San Salvatore, torna a Cabras la Corsa degli Scalzi

Dal 28 agosto al 7 settembre 2026 il borgo di San Salvatore, frazione di Cabras, torna al centro delle celebrazioni dedicate al santo, con un programma che unisce devozione religiosa, tradizione e momenti di festa. Il momento più atteso sarà, come ogni anno, la Corsa degli Scalzi, in programma sabato 5 settembre.

La festa affonda le sue radici nel 1619, quando gli abitanti del territorio, durante le incursioni dei Mori lungo la costa del Sinis, misero al sicuro il simulacro di San Salvatore attraverso una corsa. Quella vicenda è oggi rievocata ogni primo fine settimana di settembre e rappresenta uno degli appuntamenti più legati alla storia e alla cultura del territorio.

A custodire e tramandare la tradizione della processione è l’associazione Is Curridoris.
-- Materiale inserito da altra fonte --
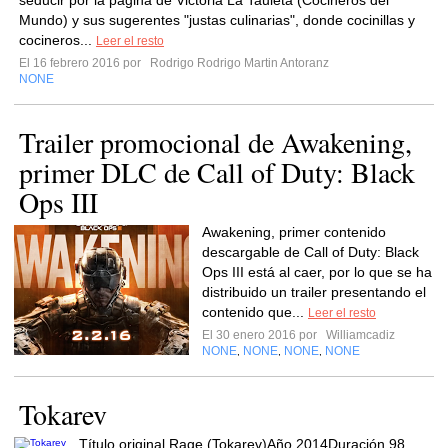
seducir por la página de Victoria La Tauleta (Cocineros del
Mundo) y sus sugerentes "justas culinarias", donde cocinillas y
cocineros...
Leer el resto
El 16 febrero 2016 por
Rodrigo Rodrigo Martin Antoranz
NONE
Trailer promocional de Awakening,
primer DLC de Call of Duty: Black
Ops III
Awakening, primer contenido
descargable de Call of Duty: Black
Ops III está al caer, por lo que se ha
distribuido un trailer presentando el
contenido que...
Leer el resto
El 30 enero 2016 por
Williamcadiz
NONE
NONE
NONE
NONE
,
,
,
Tokarev
Título original Rage (Tokarev)Año 2014Duración 98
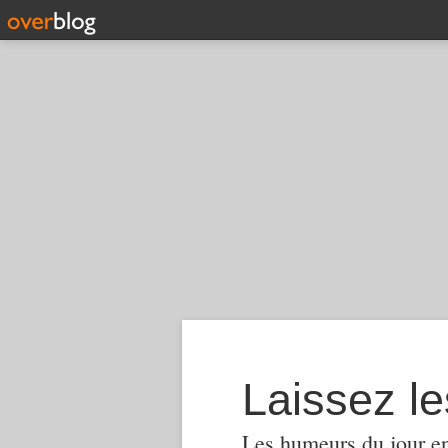
Laissez le
Les humeurs du jour en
Le celebrazioni prenderanno il via venerdì 28 agosto, alle 6.30, quando le donne di Cabras, scalze e vestite con l’abito tradizionale, accompagneranno in processione fino al villaggio la piccola statua di Santu Srabadoeddu, dando inizio alla novena. Da quel momento il borgo tornerà ad animarsi: i proprietari delle casette vi si trasferiranno fino alla conclusione della festa. Fino al 5 settembre sono previsti ogni giorno il rosario, la messa, la via crucis e la novena.

Il momento centrale sarà sabato 5 settembre. Alle 7.30, dopo la messa, partirà da Cabras la Corsa degli Scalzi. I partecipanti percorreranno a piedi nudi i sette chilometri che separano il paese dal borgo di San Salvatore, dove è prevista la celebrazione della messa.

Domenica 6 settembre, alle 18, il simulacro del Santo farà ritorno nella Chiesa di Santa Maria Assunta a Cabras. La piccola statua di Santu Srabadoeddu rientrerà invece in paese nella mattina di lunedì 7 settembre, accompagnata dalle donne.

Accanto agli appuntamenti religiosi, il programma prevede una serie di iniziative dedicate alla musica, alla cultura e alla gastronomia. Venerdì 28 agosto si comincia con il festival di danze e musiche tradizionali Dantzas. Sabato 29 sono in programma la degustazione di porchetta arrosto in piazza e due spettacoli musicali, con Naracauli e Luca Martelli. Domenica 30 sarà la volta della sagra della frittura di paranza e dello spettacolo Fantasia de Ballos.

Lunedì 31 agosto è previsto lo show di Daniele Contu, Giù le luci, mentre martedì 1 settembre andrà in scena uno spettacolo teatrale. Mercoledì 2 settembre spazio alla dimostrazione di arti e mestieri antichi, seguita dallo spettacolo Sonus de Festa. Giovedì 3 settembre sarà invece la volta di Isola in Festa con Giuliano Marongiu.

Il fine settimana conclusivo concentrerà alcuni degli appuntamenti più attesi. Sabato 5 settembre, in occasione della Corsa degli Scalzi, si terrà la tradizionale sagra del muggine, accompagnata dall’esibizione dei Boes e Merdules di Ottana e, a seguire, dal concerto dei Cordas et Cannas. Domenica 6 settembre la festa si chiuderà con lo spettacolo pirotecnico e il concerto di Baby K.

Per undici giorni San Salvatore e Cabras torneranno così a vivere una tradizione che conserva il legame con la storia del territorio e con la devozione a San Salvatore, attraverso una festa in cui il rito religioso e la partecipazione della comunità continuano a procedere insieme.